7:20 p.m. - Hallelujah! One of my large parties leaves. And drops a glass under the table. Which must be swept up. By the broom that the bus boy, who no one can find, had last.
7:25 p.m. - The bus boy emerges from the Dumpster high as fuuuuuuuck.
7:30 p.m. - After several attempts and help from people, including the customers at the neighboring table, the bus boy finally contains the glass spill.
7:32 p.m. - I am sat with a party of two. We're still on a wait, my tables are better-suited to large parties, and I get sat with two?! I run, bitch-faced, to find the host and dig my finger nails into his neck.

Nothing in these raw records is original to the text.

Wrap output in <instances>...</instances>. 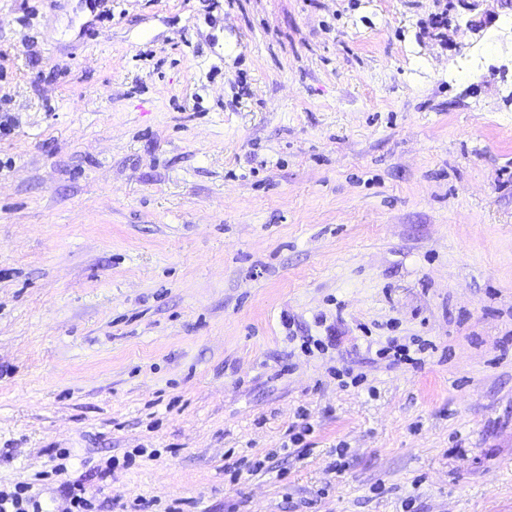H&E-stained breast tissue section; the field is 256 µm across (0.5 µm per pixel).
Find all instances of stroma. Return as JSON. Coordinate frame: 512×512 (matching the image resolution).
<instances>
[{
  "instance_id": "obj_1",
  "label": "stroma",
  "mask_w": 512,
  "mask_h": 512,
  "mask_svg": "<svg viewBox=\"0 0 512 512\" xmlns=\"http://www.w3.org/2000/svg\"><path fill=\"white\" fill-rule=\"evenodd\" d=\"M507 13L0 0V484L512 512Z\"/></svg>"
}]
</instances>
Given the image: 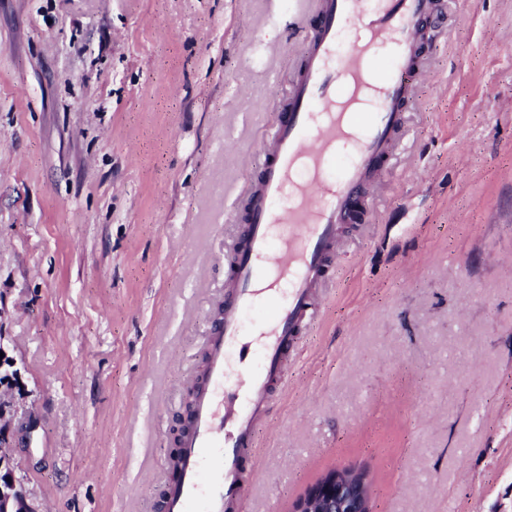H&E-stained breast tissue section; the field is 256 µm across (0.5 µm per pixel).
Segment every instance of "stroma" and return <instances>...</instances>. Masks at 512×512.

7:34 p.m. - Minutes later we're laughing. We're so bitchy to each other.
7:35 p.m. - The new two top is in a hurry, which I'm into. We have a nice few minutes together, they tip 20%, and I wish them well. They leave soon after. They get it.
8:40 p.m. - We go off a wait pretty quickly. After about two more turns, in an effort to split the labor as thinly as possible, the manager tells me I can do my sidework and head home.
9:05 p.m. - I remain at the bar because it's empty and shoot the breeze with the new bartender, who's not a shithead. I pretend to be interested in the football sports on T.V. Tired, I send for a Lyft - BECAUSE YOU SHOULD NEVER DRINK AND DRIVE - and leave mercifully with $52, my dignity, and more salsa stains.